A torcida que ainda fumega e um baptizado controverso

Baptismo do Senhor (ano C)

1ª leitura: Livro de Isaías, 42, 1-7

2ª leitura: Actos dos Apóstolos, 10, 34-38

Evangelho: S. Lucas,3,15-16.21-22

 

Mais coisa menos coisa, pelos 30 anos foi Jesus baptizado por S. João («o baptista»). A figura de João impressionou fortemente o povo judaico, e o próprio Jesus se sentiu atraído, de tal modo que aceitou o seu baptismo e a mensagem central: a «conversão» («metanóia») necessária para nos libertarmos do que nos impede de construir um futuro novo. João era um profeta severo, atacando a presunção dos «piedosos» que se refugiavam no legalismo e na tradição para não terem o trabalho de dar à vida uma orientação nova, capaz de produzir bons frutos (Lucas,3,8-9).

Um baptizado controverso: as primeiras comunidades cristãs não podiam crer que Jesus fosse apenas «mais um profeta» na linha de João – mesmo que fosse o maior. Sobretudo depois da «ressurreição», Jesus Cristo só podia ser «incomparável». Era uma questão do «estatuto» de Jesus – o Messias, o único caminho de salvação. Para as primeiras comunidades cristãs, seria mais fácil deixar de lembrar o baptismo de Jesus, de tal modo era difícil de o «encaixar» na ideia que dele faziam. Se tal não aconteceu, é porque estavam perante um irrefutável facto histórico, tão importante quanto difícil de interpretar – mas não é verdade que até a vida de qualquer pessoa não pode ser interpretada apenas sob o prisma da lógica?

O relato de Lucas (e ainda mais o 4º evangelho, o último a ser escrito) reflectem esta preocupação: neles, o próprio João Baptista reconhece que a sua missão não se pode comparar à de Jesus. Por outro lado, este começo da «vida pública» é recheado de imagens impressionantes sobre a dimensão divina da missão de Jesus. Deste modo, os primeiros cristãos podiam ficar plenamente confiantes de que, com Jesus, se tinha iniciado verdadeiramente uma nova época. Porém, o Baptista ficou sempre como aquele que tinha começado a anunciar «a boa nova» (Lucas,3,18).

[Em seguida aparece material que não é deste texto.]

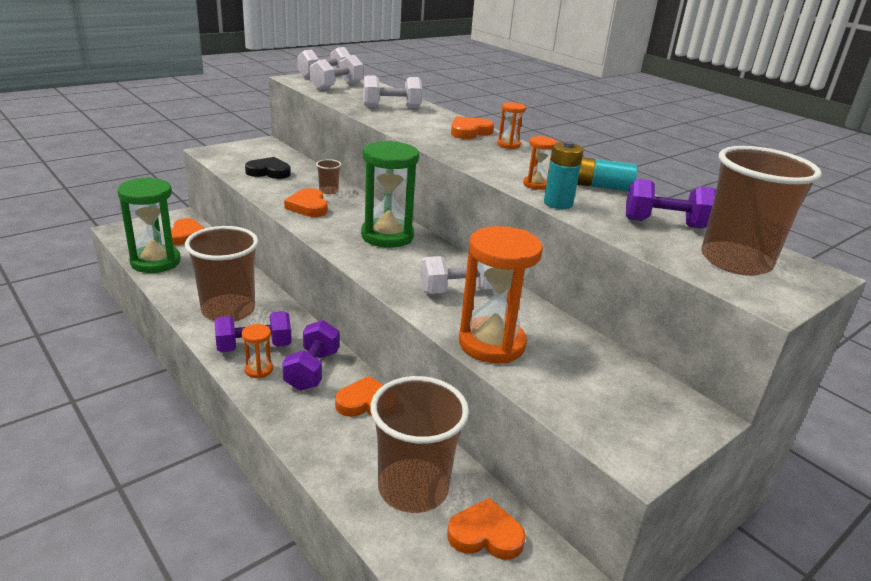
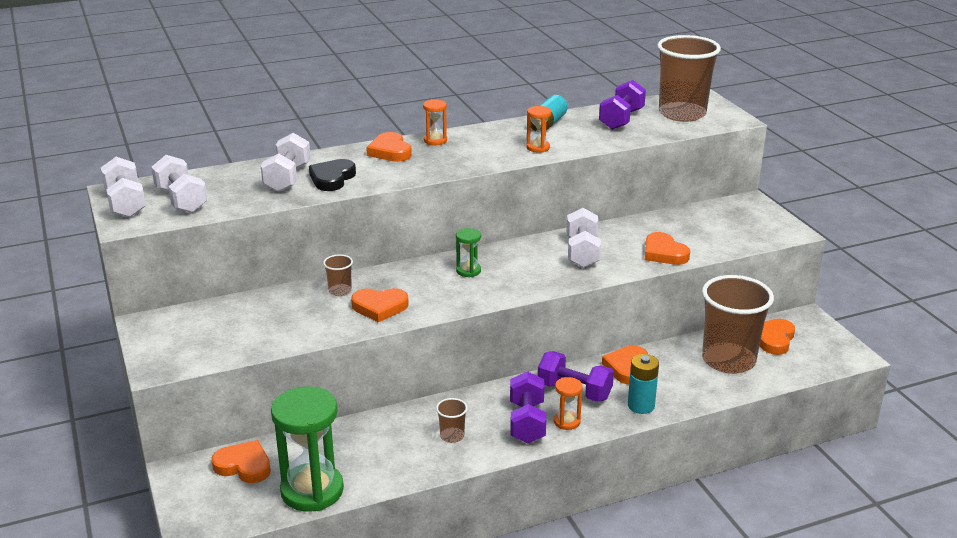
camera: 70 degrees left, 0 degrees up
(228, 310) = (452, 436): brown cup -> brown cup, size x0.41
(269, 172) = (260, 325): black heart -> black heart (332, 178)
(387, 236) = (468, 271): green hourglass -> green hourglass, size x0.46
(491, 344) = (664, 253): orange hourglass -> orange heart
(558, 203) = (579, 147): turquoise battery -> turquoise battery (641, 406)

Assim realizou Jesus o primeiro acto da sua carreira: anunciar o «reino de Deus» – essa nova maneira de viver a vida de braço dado com o mais fiel e o mais desconcertante dos amigos. Jesus viu nesse amigo um pai sempre atento mas sempre discreto, que deixa aos «filhos» todo o espaço de manobra. É com esta liberdade que podemos «tirar partido» da tão confortante como perturbadora «amizade» com Deus, construindo com persistência o mundo da justiça (1ª leitura). Neste novo tipo de relação com Deus é que Jesus se avantaja relativamente ao seu «precursor». João Baptista apelava à conversão que nos permite enfrentar o «machado» do juízo de Deus. Jesus prefere imagens de amor e reconciliação, que permitem uma confiança inabalável no bom sucesso dos nossos projectos – porque também são os projectos de Deus.

Na 1ª leitura, aparece o primeiro dos quatro poemas do «servo de Javé», essa figura misteriosa, difícil de identificar, na qual, desde os primeiros tempos, os discípulos de Jesus leram a prefiguração do mestre como «servo perfeito»  e «filho muito amado». Estes poemas aprofundam, até de modo chocante, o tema da justiça – e a ideia de «comunidade justa».

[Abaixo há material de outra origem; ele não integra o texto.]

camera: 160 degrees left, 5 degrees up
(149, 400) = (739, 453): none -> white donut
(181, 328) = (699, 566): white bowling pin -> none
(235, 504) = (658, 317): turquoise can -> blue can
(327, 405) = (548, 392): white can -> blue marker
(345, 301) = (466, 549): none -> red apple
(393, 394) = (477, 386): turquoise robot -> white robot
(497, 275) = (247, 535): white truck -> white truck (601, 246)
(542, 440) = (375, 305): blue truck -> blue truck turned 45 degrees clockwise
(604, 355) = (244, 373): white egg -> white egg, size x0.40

Nos ritos actuais do Baptismo de crianças, sobressai a importância de o compromisso pela justiça ser conscientemente aceite pelos pais, padrinhos, e toda a comunidade envolvente. É portanto a comunidade que está em jogo e que precisa, para se desenvolver, de reconhecer e fazer crescer o valor dos outros. João alegrou-se porque estava a preparar o terreno para alguém «maior do que ele» – tão grande que manifestou publicamente quanto devia ao trabalho de João Baptista.

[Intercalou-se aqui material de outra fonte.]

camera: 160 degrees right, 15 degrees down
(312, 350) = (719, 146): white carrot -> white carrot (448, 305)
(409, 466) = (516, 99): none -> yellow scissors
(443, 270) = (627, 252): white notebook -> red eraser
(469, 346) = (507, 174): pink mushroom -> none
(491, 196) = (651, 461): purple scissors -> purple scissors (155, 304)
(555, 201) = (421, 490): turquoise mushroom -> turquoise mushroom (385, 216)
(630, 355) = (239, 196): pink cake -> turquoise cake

 (Quanta gente «do topo» aceitará os dons superiores de alguém que vem trabalhar no grupo? Quantos serão capazes de ajudar os outros a multiplicarem os seus talentos, sobretudo quando isso implica ir-se retirando do primeiro plano? E quantos darão valor ao que devem aos outros?).

A comunidade justa «não quebra a cana fendida nem apaga a torcida que ainda fumega». De tudo procura tirar proveito para mais e melhor, «sem desfalecer nem desistir». A família é o primeiro exemplo do esforço por uma comunidade assim, beneficiando da energia da afectividade. Nela, como também numa comunidade que se diz cristã, deveríamos encontrar a força de caminhar juntos, no misterioso projecto da vida, deixando às novas gerações o testemunho de que «vale a pena viver».